Beginning 2004, Mothusi and his law firm attracted the attention of law enforcement officers who investigated both for alleged criminal wrongdoing. Subsequent to this, the law firm was closed and Mothusi served six months in prison on charges of conspiracy to defraud. However, the Court of Appeal later overturned his conviction. Likewise, his law firm was cleared of all charges brought against it by the same court. Mothusi has now launched a legal battle against the DCEC and BPS and in his statutory notice to both parties (as well as the Attorney General) makes a damning allegation against DCEC.

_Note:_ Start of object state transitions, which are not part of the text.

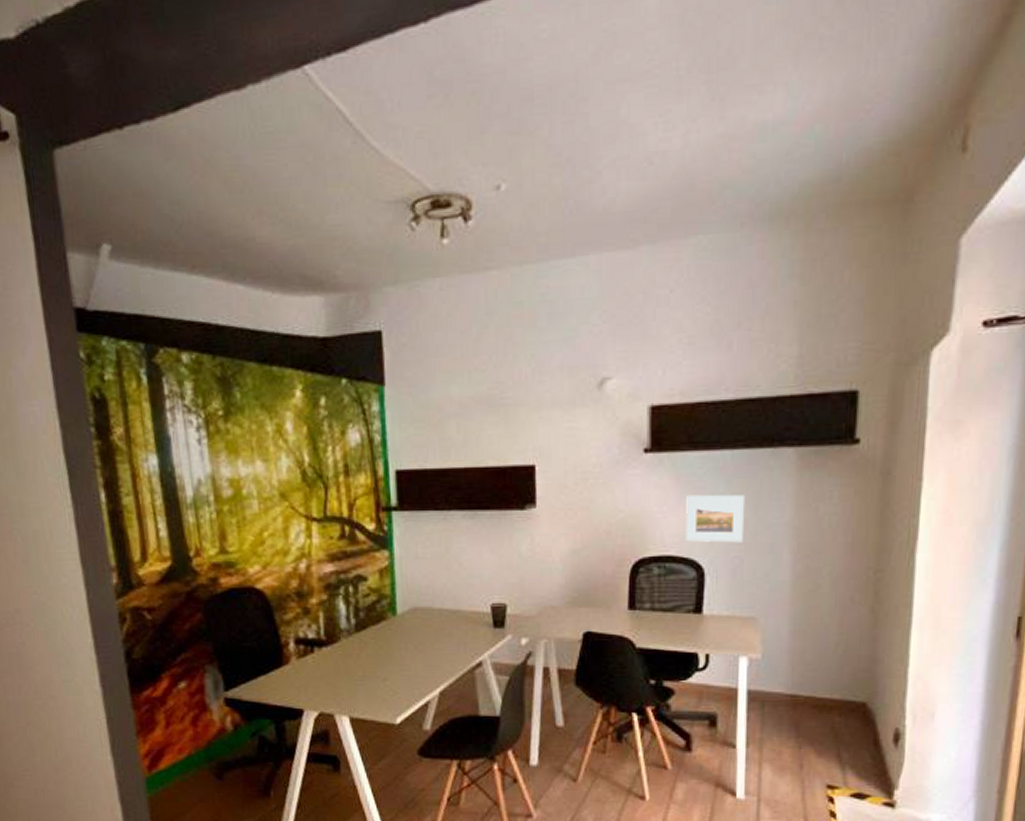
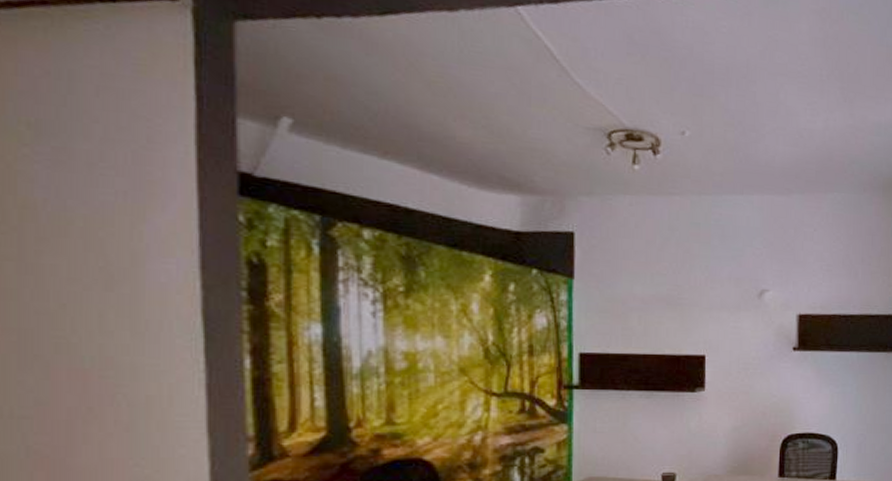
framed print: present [686,494,746,543] -> none [824,385,868,424]

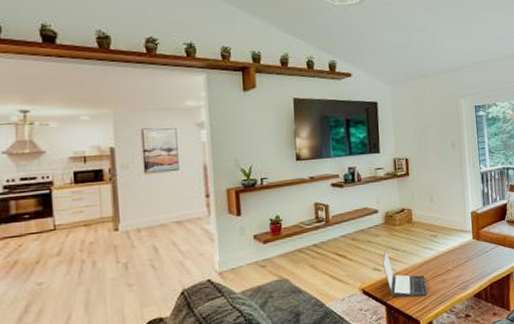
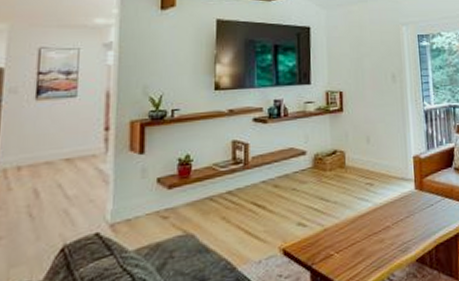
laptop: present [382,249,427,298] -> none [309,199,360,261]

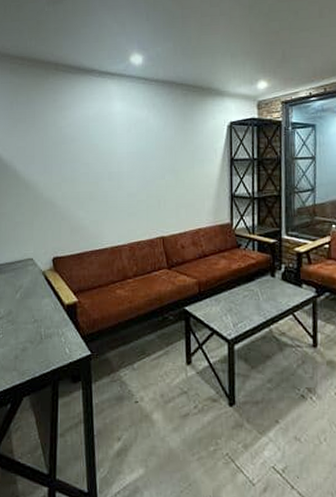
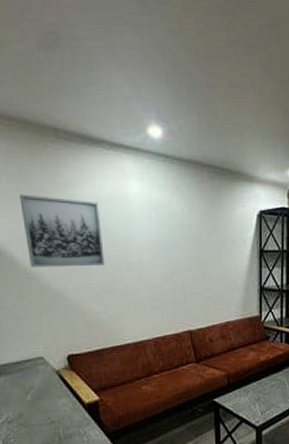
wall art: none [25,117,89,179] -> present [19,194,105,268]

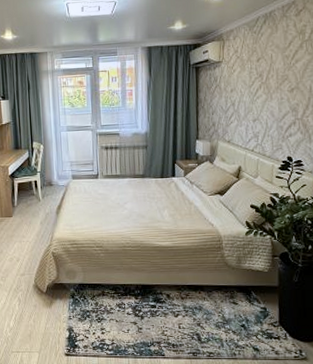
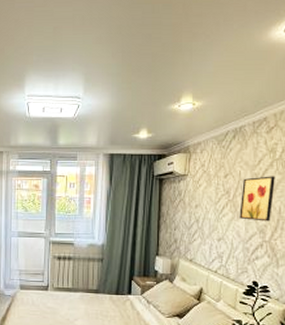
wall art: none [272,56,305,101] -> present [239,176,275,222]

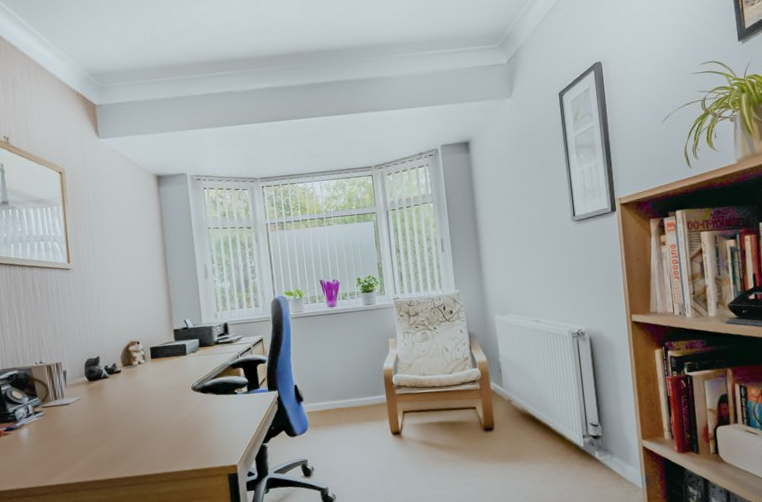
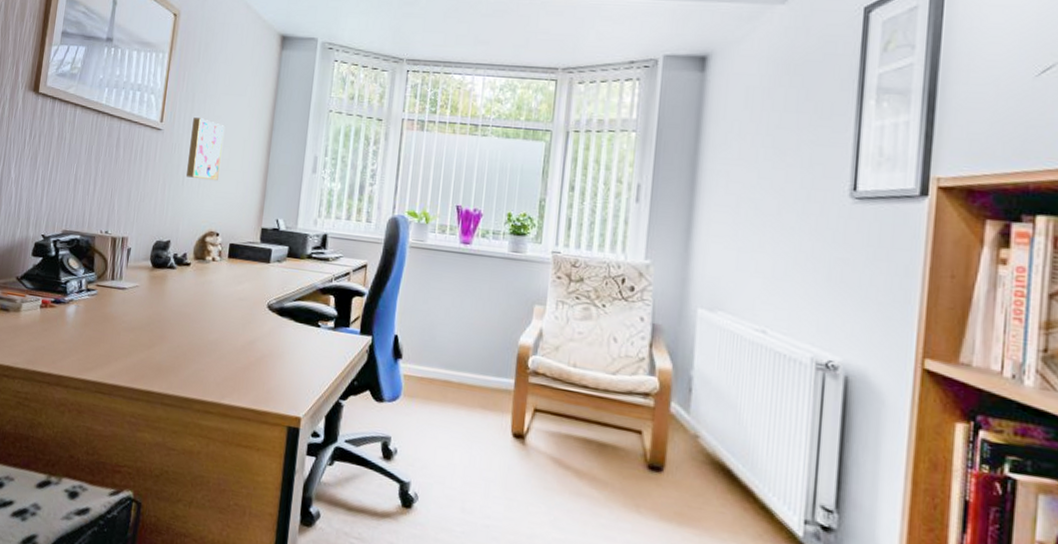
wall art: none [96,253,129,303] -> present [185,117,225,181]

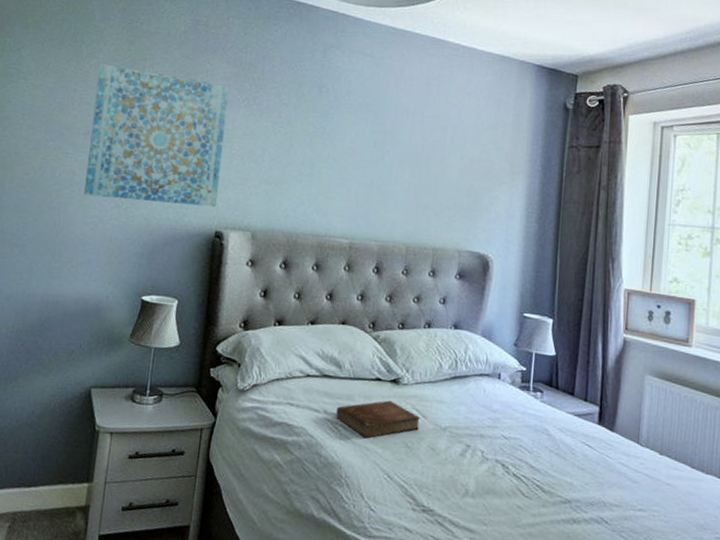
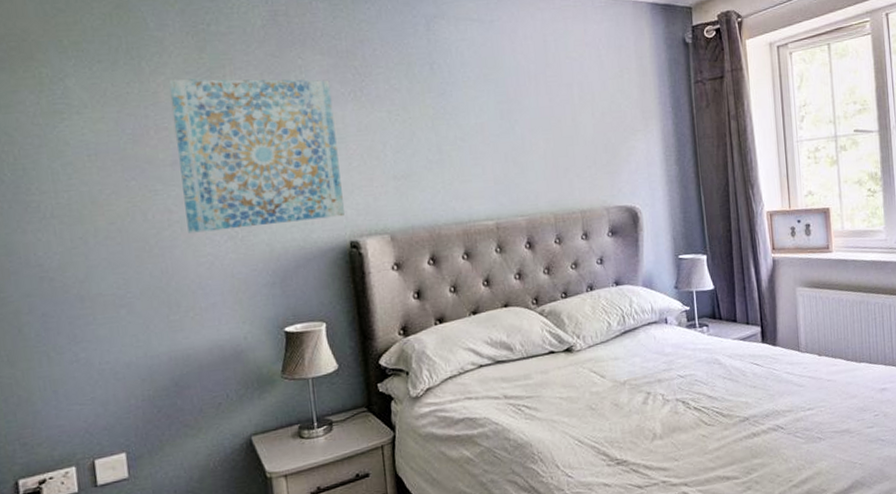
bible: present [336,400,420,439] -> none [516,369,600,412]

“The unlawful tapping of plaintiffs’ phones and closure caused a substantial loss and encroachment into partnership material not relevant to the trial in which the plaintiff was acquitted twice by the High Court, sitting with appellate position, to be confirmed in the latter appearance before the Court of Appeal,” the notice reads.
Mothusi lays this tapping at the feet of DCEC officers who didn’t have a court order to listen in on his telephone conversations as the law requires. Once before, the High Court has handled a case like this one which was later settled out of court. The case was between the current Gabane-Mankgodi MP, Major General Pius Mokgware, on one hand and the Botswana Defence Force and Be Mobile on the other. It is unclear how much Mokgware got in the court-of-court settlement but he had made a claim totalling P12 million. After retiring from the army, Mokgware went into opposition politics.
As compensation for all that he has been put through, Mothusi is demanding P34.3 million from the government and he wants “the quantifications of the award to show the court’s disdain” for the actions of [DCEC’s] officials.